Institutional review board statement: This study was reviewed and approved by the Ethics Committee of the First Affiliated Hospital of Fujian Medical University in accordance with the Declaration of Helsinki.
Conflict-of-interest statement: The authors have no conflict of interest to declare.

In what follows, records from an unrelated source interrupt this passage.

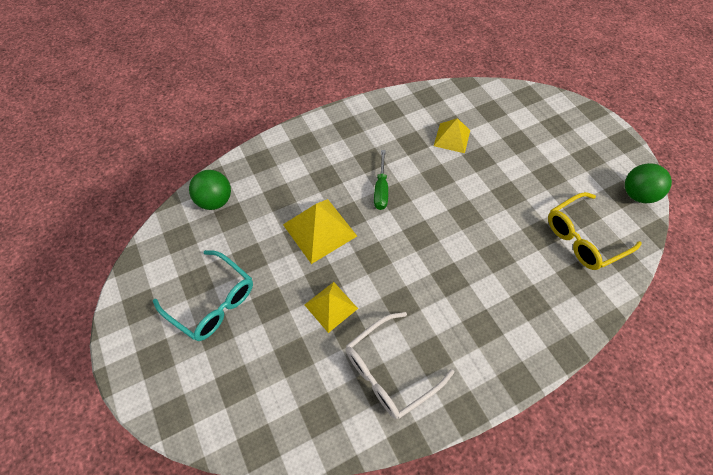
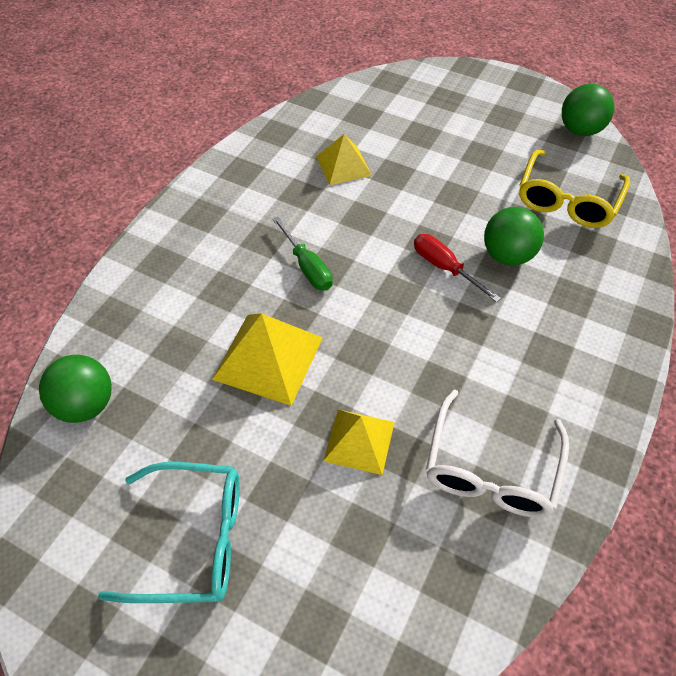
camera: 35 degrees left, 5 degrees down
(462, 236) = (444, 268): none -> red screwdriver
(509, 251) = (507, 255): none -> green ball

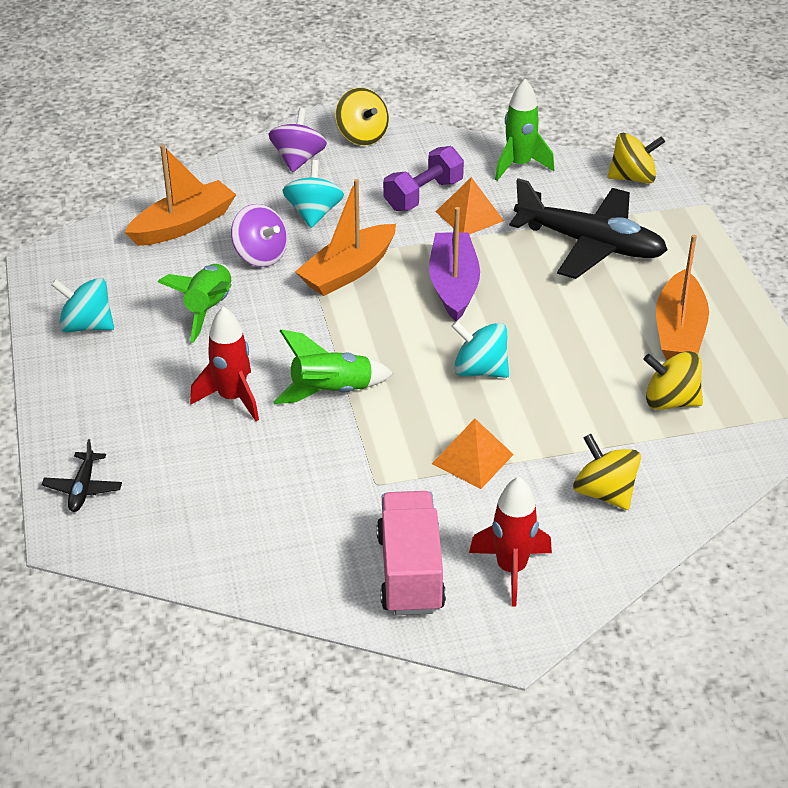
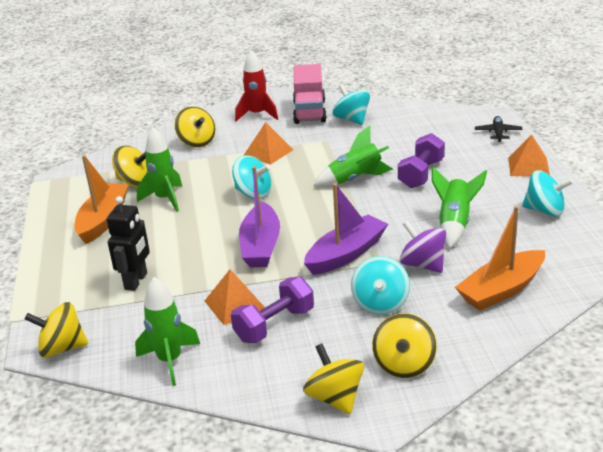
camera: 175 degrees left, 10 degrees down
(70, 406) = (528, 166): none -> orange pyramid
(232, 398) = (421, 174): red rocket -> purple dumbbell
(298, 159) = (404, 364): purple spinning top -> yellow spinning top
(330, 542) = (352, 119): none -> turquoise spinning top
(348, 271) = (346, 254): orange boat -> purple boat
(590, 244) = (136, 281): black plane -> black robot
(607, 365) = (165, 199): none -> green rocket

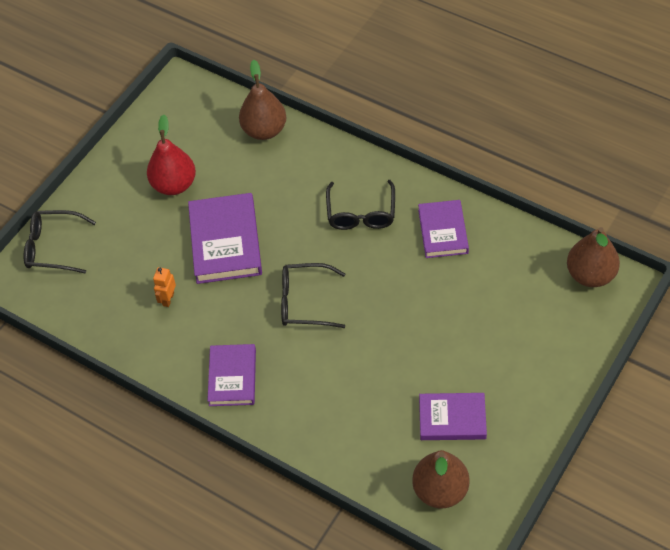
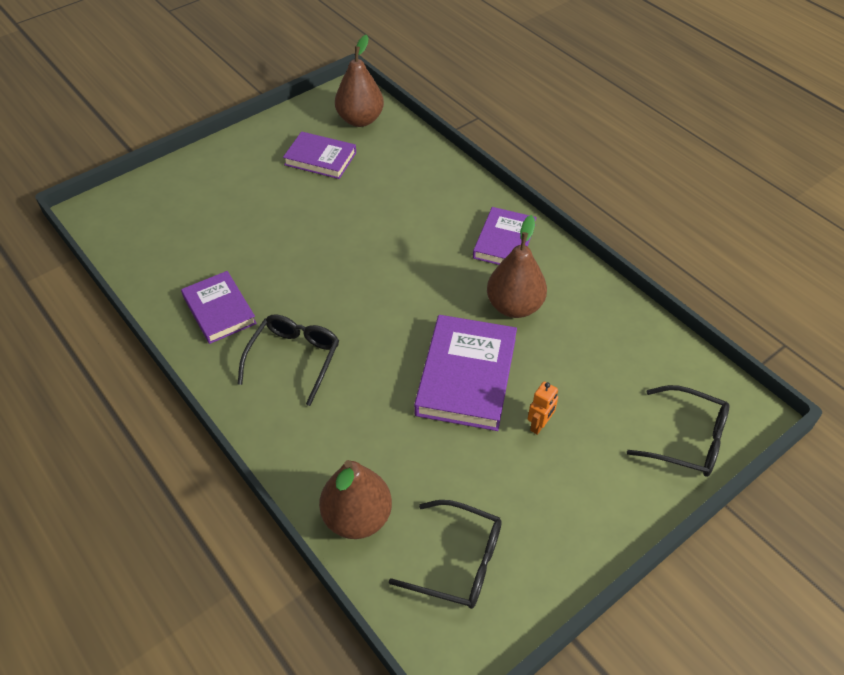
camera: 165 degrees left, 5 degrees down
(168, 299) = (552, 333): orange robot -> orange robot (539, 425)
(174, 185) = (509, 475): red pear -> none
(305, 302) = (403, 286): black glasses -> black glasses (458, 561)
(443, 231) = (219, 310): purple book -> purple book turned 45 degrees counterclockwise
(590, 275) = (112, 227): brown pear -> brown pear (514, 306)

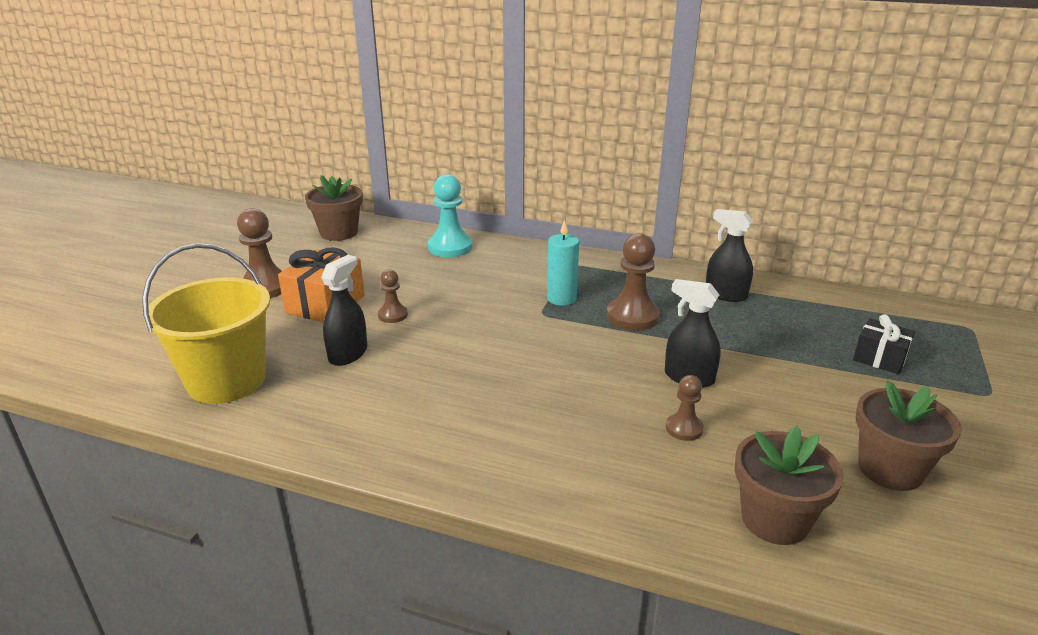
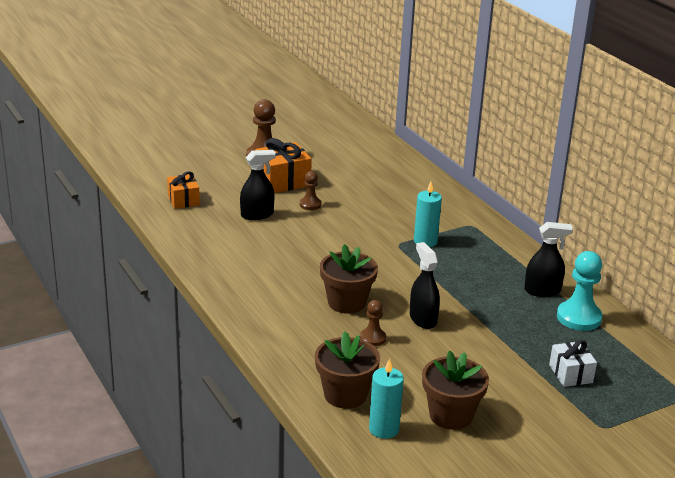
camera: 40 degrees right, 0 degrees up
(226, 381) = (183, 200): yellow bucket -> orange gift
(339, 233) = (352, 138): brown flower pot -> brown flower pot (347, 302)
(450, 247) = (408, 177): turquoise pawn -> turquoise pawn (579, 317)
(632, 316) = (451, 272): brown pawn -> none
(725, 295) = (542, 291): black spray bottle -> black spray bottle turned 105 degrees clockwise
(877, 536) = (384, 429): none -> turquoise candle
(880, 358) = (570, 374): black gift -> white gift

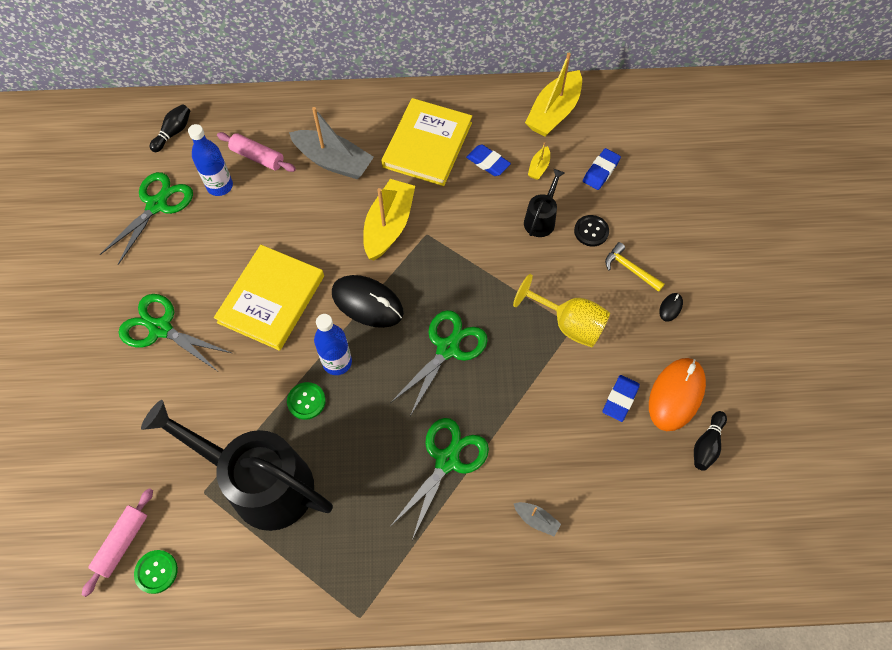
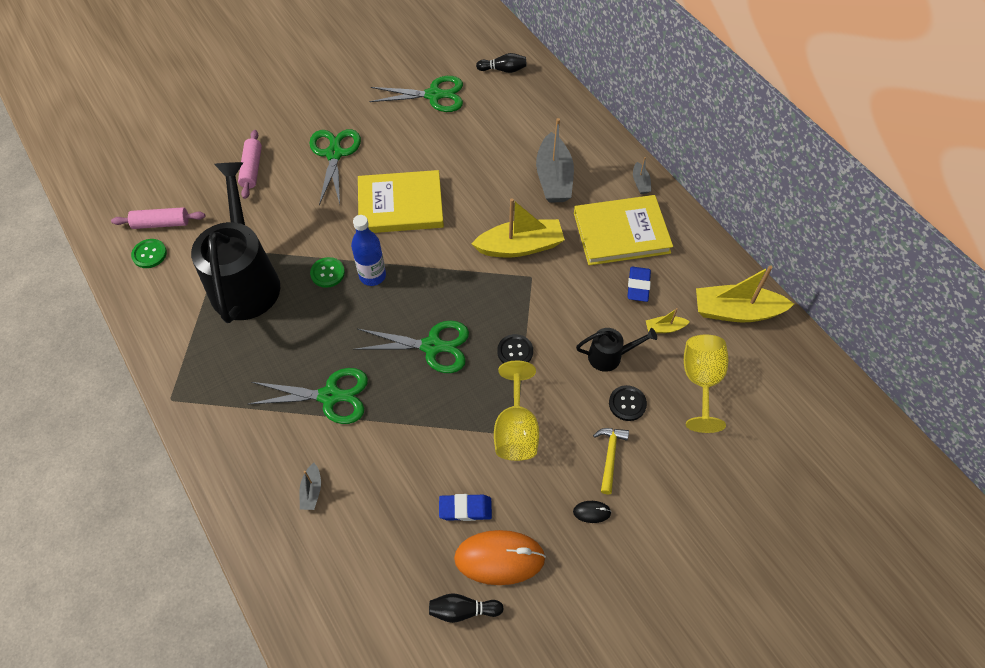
camera: 60 degrees right, 5 degrees down
(220, 186) = (477, 121): blue bottle -> none
(257, 157) = (520, 129): pink rolling pin -> pink rolling pin (252, 169)
(367, 303) = (438, 269): black mouse -> none
(386, 102) = (640, 183): none -> grey boat
(494, 286) = (515, 351): none -> black button
(601, 171) = (701, 381): blue eraser -> yellow goblet

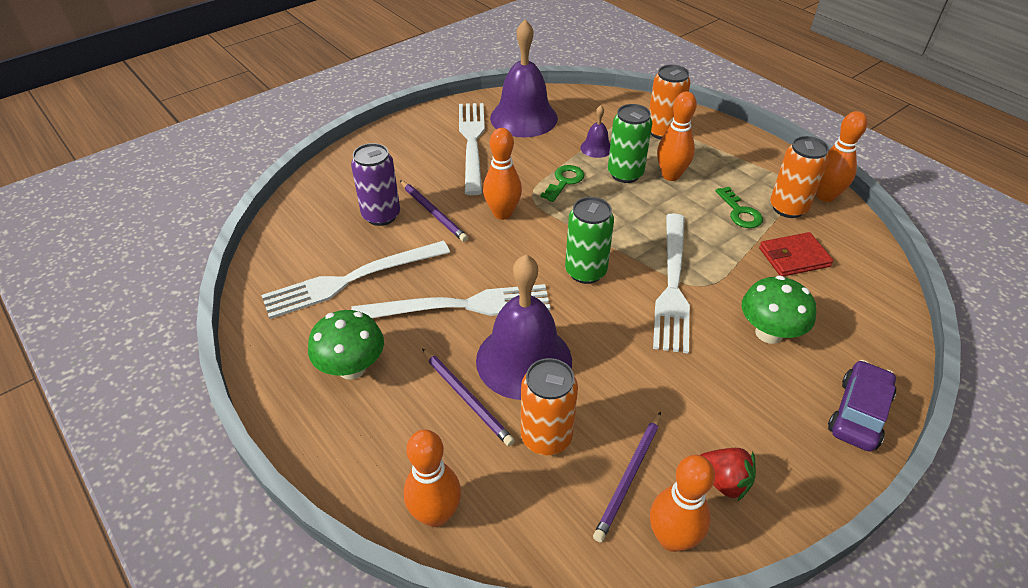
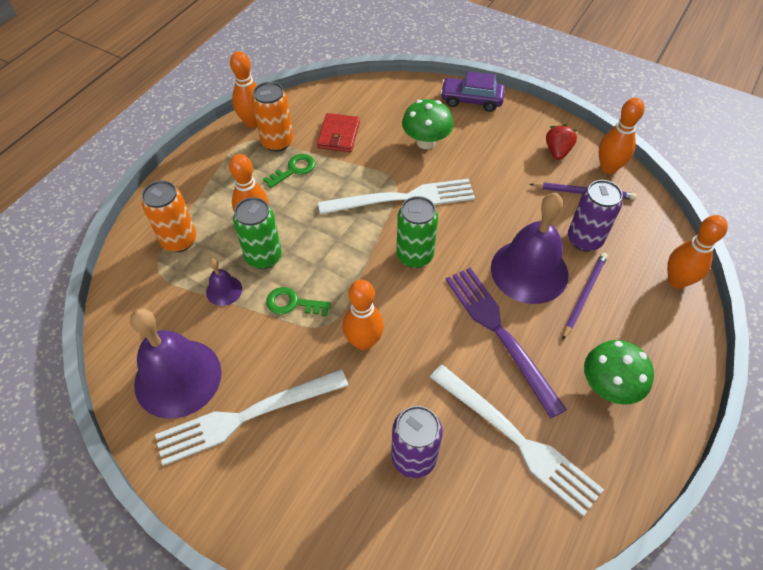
camera: 110 degrees left, 10 degrees up
(433, 212) = (387, 407): purple pencil -> none
(459, 306) = (500, 334): white fork -> purple fork
(546, 437) = (584, 240): orange can -> purple can
(794, 257) = (339, 135): red wallet -> red wallet turned 45 degrees clockwise

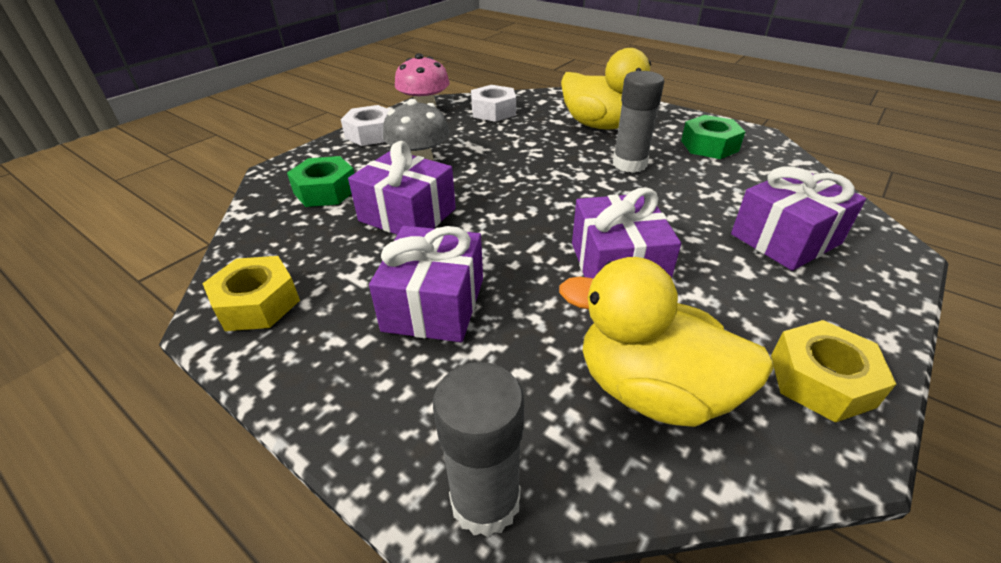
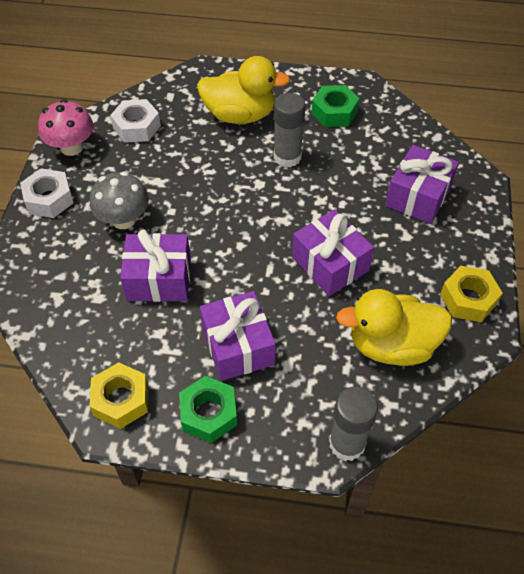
camera: 30 degrees left, 15 degrees up
(326, 191) = (71, 282): green nut -> green nut (209, 413)

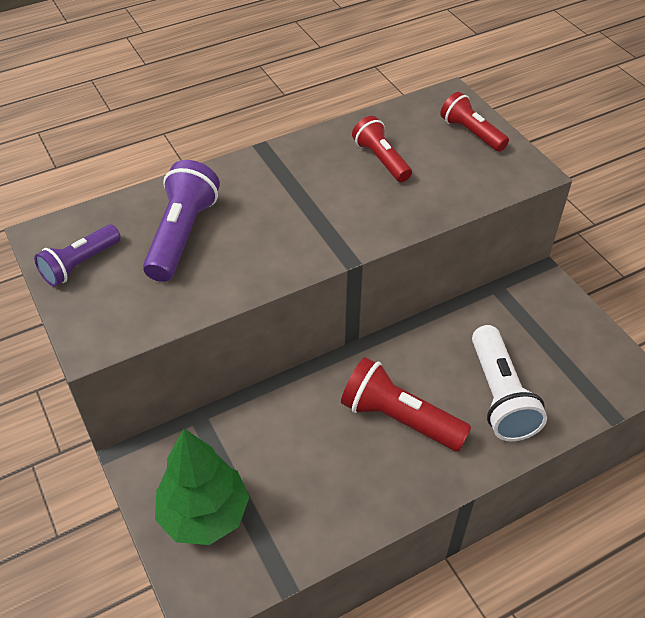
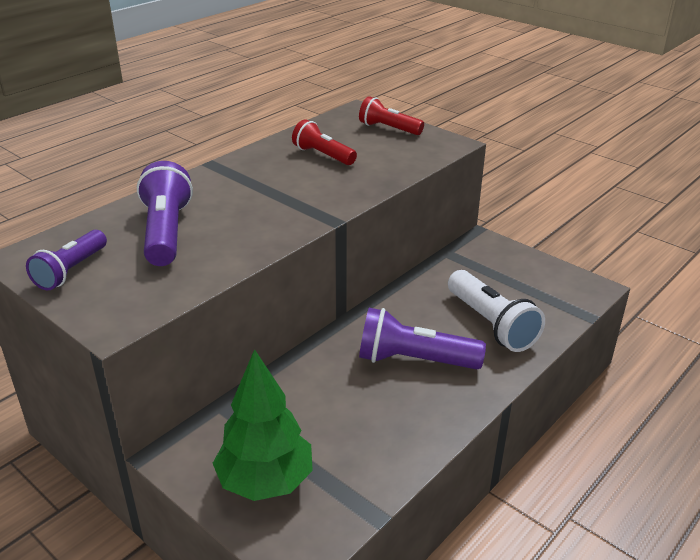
camera: 20 degrees left, 15 degrees down
(399, 419) = (414, 360): red flashlight -> purple flashlight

Open-Access: This article is an open-access article that was selected by an in-house editor and fully peer-reviewed by external reviewers. It is distributed in accordance with the Creative Commons Attribution NonCommercial (CC BY-NC 4.0) license, which permits others to distribute, remix, adapt, build upon this work non-commercially, and license their derivative works on different terms, provided the original work is properly cited and the use is non-commercial. See: http://creativecommons.org/Licenses/by-nc/4.0/
Corresponding author: You-Bing Li, PhD, Associate Chief Physician, Department of Liver Research Center, The First Affiliated Hospital of Fujian Medical University, No. 20 Chazhong Road, Taijiang District, Fuzhou 350005, Fujian Province, China. liyoubing1976@sina.com
Received: October 9, 2020 Peer-review started: October 9, 2020 First decision: December 3, 2020 Revised: December 11, 2020 Accepted: December 22, 2020 Article in press: December 22, 2020 Published online: January 28, 2021 Processing time: 107 Days and 15.1 Hours
ARTICLE HIGHLIGHTS
Research background
Metabolic associated fatty liver disease (MAFLD) is a novel concept proposed in 2020.
Research motivation
MAFLD does not require the exclusion of hepatitis B virus (HBV) infection, thus the combination of HBV and MAFLD (HBV-MAFLD) would become an important subtype of MAFLD. The clinicopathological characteristics of this subtype are unclear.
Research objectives
This retrospective study aimed to compare the characteristics between MAFLD and HBV-MAFLD.
Research methods
Patients with histopathologically proven MAFLD from a single medical center were included. Patients were divided into MAFLD group (without HBV infection) and HBV-MAFLD group (with HBV infection). Propensity score matching was utilized to balance the baseline characteristics between two groups.
Research results
A total of 417 cases with MAFLD were included, 359 (86.1%) of whom were infected with HBV. There were significantly more males in the HBV-MAFLD group than in MAFLD group (P < 0.05). After propensity score matching, 58 pairs were successfully matched with no significant differences found in gender, age, body mass index, lipid levels, liver enzymes, and the other metabolic associated comorbidities between two groups (P > 0.05). The rank sum test results showed that the degree of liver steatosis in the MAFLD group was more severe than that in HBV-MAFLD group, while the degree of inflammation and fibrosis in liver was less severe (P < 0.05). In multivariate analysis, HBV infection was associated with lower grade of hepatic steatosis [odds ratio (OR) = 0.088, 95% confidence interval (CI): 0.027-0.291] but higher inflammation (OR = 4.059, 95%CI: 1.403-11.742) and fibrosis grades (OR = 3.016, 95%CI: 1.087-8.370) after adjusting for age, gender, and other metabolic parameters.
Research conclusions
HBV infection is associated with similar metabolic risks, lower steatosis grade, and higher inflammation and fibrosis grade in MAFLD patients.
Research perspectives
The overall body mass index and the prevalence of metabolic disorder were relatively low in this study cohort. The conclusion should be validated in other populations with more metabolic dysfunctions.